Membrane was stained with Ponceau S staining solution to visualize successful protein transfer ⁴¹³. Membrane blocking was performed in 5 % milk PBS-T on a rocking surface for at least 1 h. Primary antibody was added overnight. A list of primary antibodies used in this study can be found in Table 11. Three washes of the membrane were performed using PBS-T, each with incubation on a rocking surface for 5 min. Secondary antibody was added on a rocking surface for 1 h. A list of HRP-coupled secondary antibodies used in this study can be found in Table 12. Three washes were performed using PBS-T, each with incubation on a rocking surface for 5 min.
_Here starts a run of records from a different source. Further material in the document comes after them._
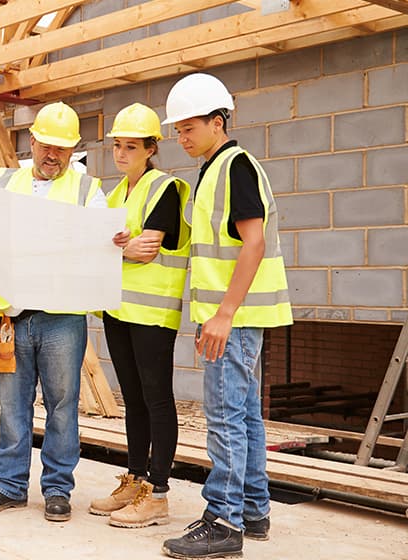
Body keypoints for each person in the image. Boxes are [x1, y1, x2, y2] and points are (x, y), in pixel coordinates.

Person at [0, 102, 106, 522]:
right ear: (32, 142)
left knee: (62, 404)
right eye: (47, 146)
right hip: (10, 316)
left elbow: (103, 240)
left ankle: (57, 490)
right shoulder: (4, 181)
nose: (53, 156)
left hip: (62, 317)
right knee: (12, 406)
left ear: (73, 151)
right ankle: (10, 485)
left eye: (63, 150)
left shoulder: (88, 191)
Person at [159, 74, 292, 558]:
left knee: (225, 418)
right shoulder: (214, 169)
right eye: (177, 130)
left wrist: (224, 314)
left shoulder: (234, 166)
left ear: (218, 122)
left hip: (232, 318)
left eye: (189, 127)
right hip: (232, 316)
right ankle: (253, 511)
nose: (182, 137)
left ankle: (223, 521)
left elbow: (252, 242)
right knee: (243, 416)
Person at [88, 103, 191, 528]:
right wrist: (116, 247)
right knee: (132, 400)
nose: (122, 153)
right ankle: (135, 479)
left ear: (151, 149)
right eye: (117, 145)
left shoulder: (165, 188)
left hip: (152, 314)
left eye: (132, 146)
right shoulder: (115, 194)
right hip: (118, 309)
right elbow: (104, 247)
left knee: (157, 399)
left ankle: (159, 494)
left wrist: (114, 247)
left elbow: (147, 249)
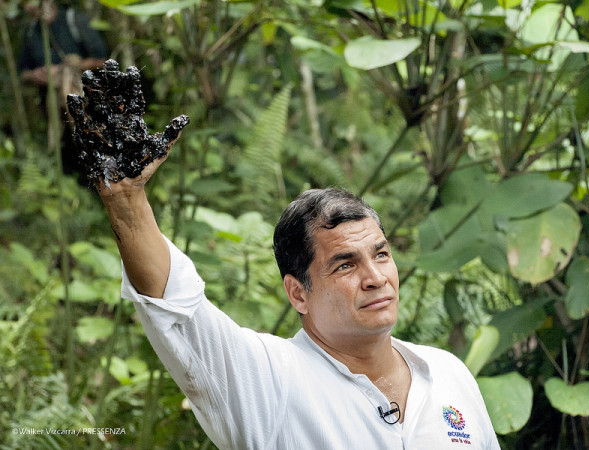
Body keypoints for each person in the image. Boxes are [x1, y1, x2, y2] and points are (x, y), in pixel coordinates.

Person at [98, 153, 501, 448]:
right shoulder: (270, 378)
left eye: (381, 254)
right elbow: (176, 305)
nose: (376, 278)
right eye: (345, 266)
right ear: (298, 293)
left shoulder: (448, 373)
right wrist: (125, 200)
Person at [18, 0, 108, 174]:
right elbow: (23, 73)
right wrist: (36, 75)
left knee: (94, 151)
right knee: (69, 161)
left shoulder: (74, 21)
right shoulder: (31, 31)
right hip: (55, 114)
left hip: (88, 108)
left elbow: (103, 61)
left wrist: (73, 66)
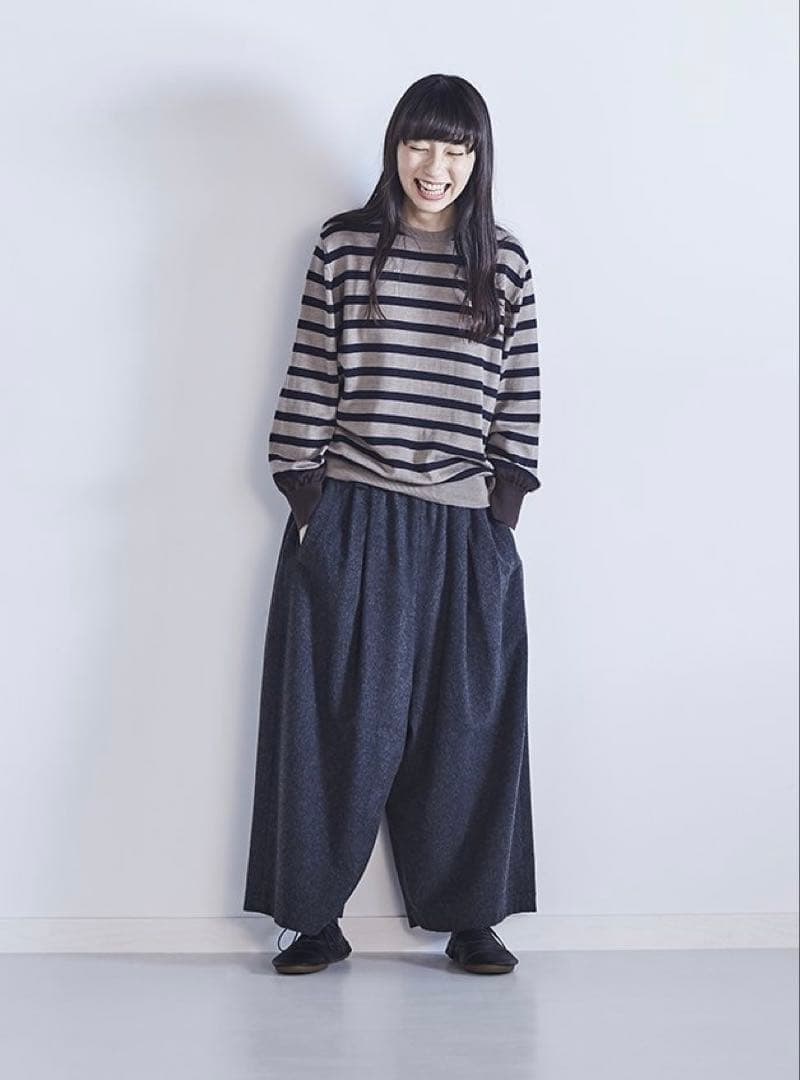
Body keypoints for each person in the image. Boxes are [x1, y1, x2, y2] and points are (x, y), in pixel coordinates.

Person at [243, 73, 541, 976]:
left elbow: (519, 397)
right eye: (420, 143)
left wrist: (500, 519)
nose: (435, 166)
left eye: (455, 148)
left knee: (468, 729)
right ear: (395, 147)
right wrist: (309, 500)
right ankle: (311, 919)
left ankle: (471, 918)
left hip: (464, 527)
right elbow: (311, 371)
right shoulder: (344, 246)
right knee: (333, 727)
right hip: (353, 511)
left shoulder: (505, 264)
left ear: (478, 158)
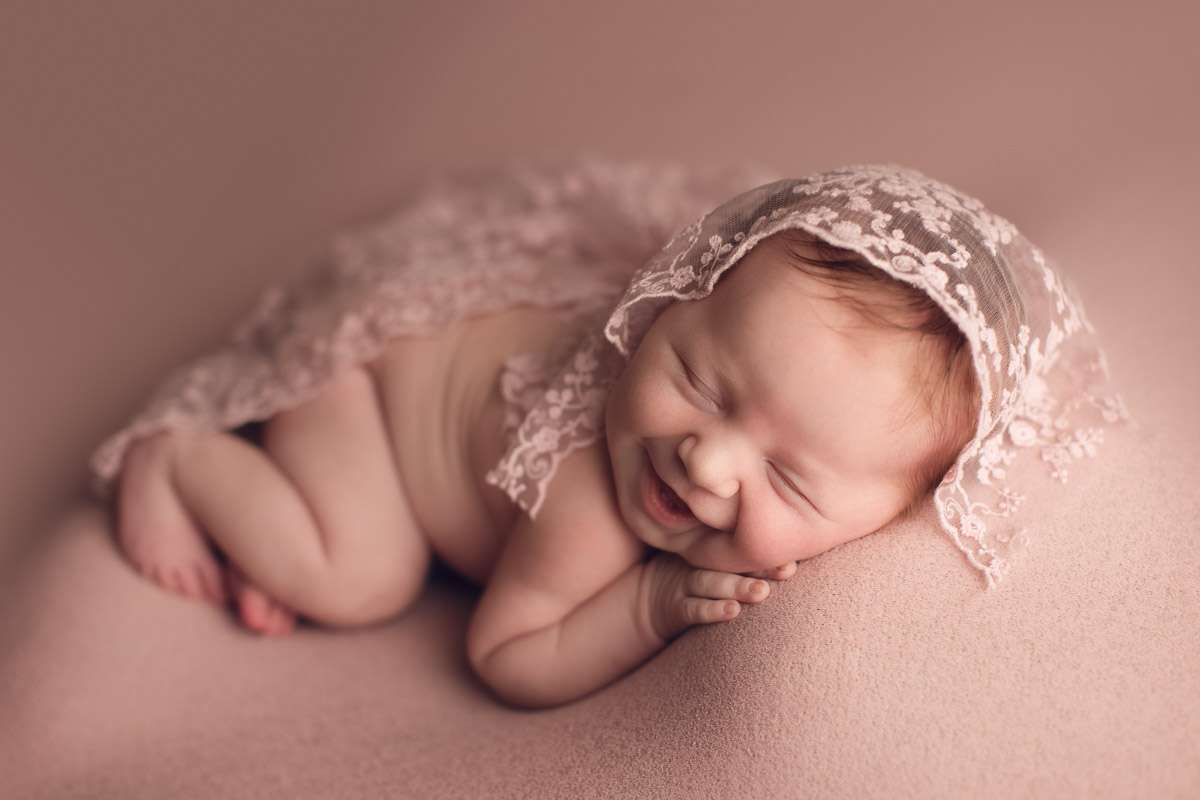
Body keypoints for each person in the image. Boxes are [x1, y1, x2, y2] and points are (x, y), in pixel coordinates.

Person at [91, 159, 1130, 708]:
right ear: (666, 306)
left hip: (441, 347)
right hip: (365, 383)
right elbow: (503, 652)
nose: (705, 458)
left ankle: (275, 499)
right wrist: (645, 600)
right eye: (696, 381)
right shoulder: (592, 495)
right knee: (359, 575)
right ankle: (184, 458)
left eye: (788, 478)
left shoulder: (755, 424)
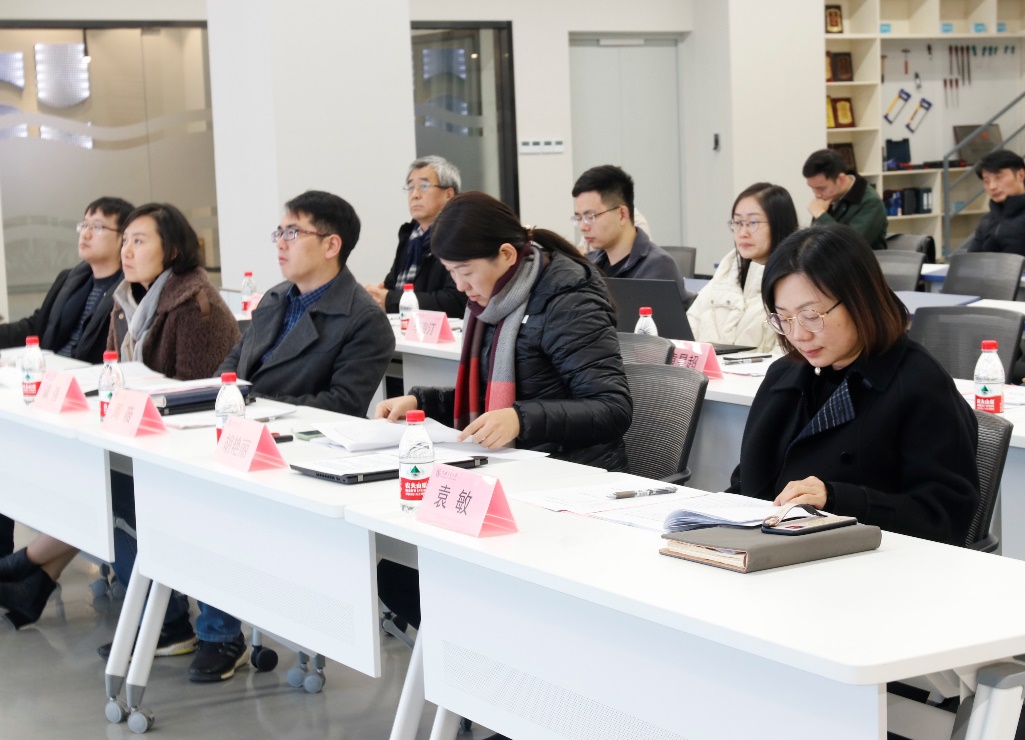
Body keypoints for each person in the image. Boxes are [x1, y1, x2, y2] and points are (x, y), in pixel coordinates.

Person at [375, 190, 632, 629]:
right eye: (451, 273)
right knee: (397, 565)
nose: (460, 287)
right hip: (513, 472)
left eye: (465, 272)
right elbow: (488, 398)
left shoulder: (567, 298)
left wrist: (521, 419)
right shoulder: (496, 302)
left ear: (507, 255)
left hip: (568, 482)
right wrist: (422, 401)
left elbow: (612, 407)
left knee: (430, 581)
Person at [177, 190, 397, 683]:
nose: (280, 242)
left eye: (293, 232)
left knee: (213, 503)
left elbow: (341, 407)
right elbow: (232, 366)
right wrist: (228, 399)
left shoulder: (364, 320)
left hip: (298, 457)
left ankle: (219, 633)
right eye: (279, 232)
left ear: (332, 245)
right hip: (245, 439)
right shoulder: (277, 298)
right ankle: (178, 620)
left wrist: (254, 410)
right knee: (177, 486)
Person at [0, 203, 239, 632]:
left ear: (172, 250)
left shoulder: (194, 304)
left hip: (189, 446)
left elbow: (193, 395)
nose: (127, 251)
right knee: (101, 487)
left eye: (138, 241)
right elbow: (116, 372)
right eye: (125, 240)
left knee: (113, 494)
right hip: (139, 433)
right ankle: (154, 619)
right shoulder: (127, 298)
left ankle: (182, 626)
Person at [728, 224, 979, 546]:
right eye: (783, 319)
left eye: (811, 316)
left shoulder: (919, 383)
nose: (799, 335)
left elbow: (945, 518)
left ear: (861, 300)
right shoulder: (783, 377)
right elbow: (745, 486)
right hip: (773, 551)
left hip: (875, 564)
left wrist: (837, 499)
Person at [0, 196, 132, 559]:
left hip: (83, 405)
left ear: (123, 238)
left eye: (97, 227)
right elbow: (36, 327)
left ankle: (25, 567)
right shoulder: (71, 279)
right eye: (84, 225)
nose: (85, 233)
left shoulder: (129, 290)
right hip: (47, 395)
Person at [686, 183, 798, 350]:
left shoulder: (796, 282)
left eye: (752, 222)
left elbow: (790, 354)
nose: (743, 233)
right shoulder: (725, 273)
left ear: (779, 224)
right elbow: (688, 329)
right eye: (737, 222)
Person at [573, 164, 692, 306]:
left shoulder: (657, 267)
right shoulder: (590, 265)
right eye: (578, 218)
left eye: (590, 216)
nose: (583, 227)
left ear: (622, 215)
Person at [363, 155, 467, 318]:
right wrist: (377, 295)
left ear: (448, 194)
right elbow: (392, 286)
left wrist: (390, 299)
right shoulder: (410, 236)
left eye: (424, 186)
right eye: (411, 187)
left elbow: (456, 301)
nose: (415, 195)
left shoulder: (459, 234)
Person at [802, 148, 887, 250]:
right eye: (812, 188)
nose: (817, 195)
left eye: (821, 188)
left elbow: (849, 247)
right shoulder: (829, 197)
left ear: (841, 179)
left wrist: (820, 214)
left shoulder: (871, 203)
ECL working solution of SuperSignal West Pico PLUS Chemiluminescent Substrate was prepared by mixing equal parts of the Stable Peroxide Solution and the Luminol/Enhancer Solution. After the last PBS-T wash, the membrane was rinsed several times with ECL working solution. Marker proteins were visualized by chemiluminescence detection on INTAS.

Band quantification was performed by Fiji / Image J.

2.1.4 Figures

All figures in this work were generated in Adobe Illustrator. Genome browser views were generated in R/Bioconductor or using the Integrative Genomics Viewer. Metagene plots were generated in R/Bioconductor. Bar plots were generated in Excel.

All plots were subsequently modified for visual purposes in Adobe Illustrator. The respective programs are listed in Table 19.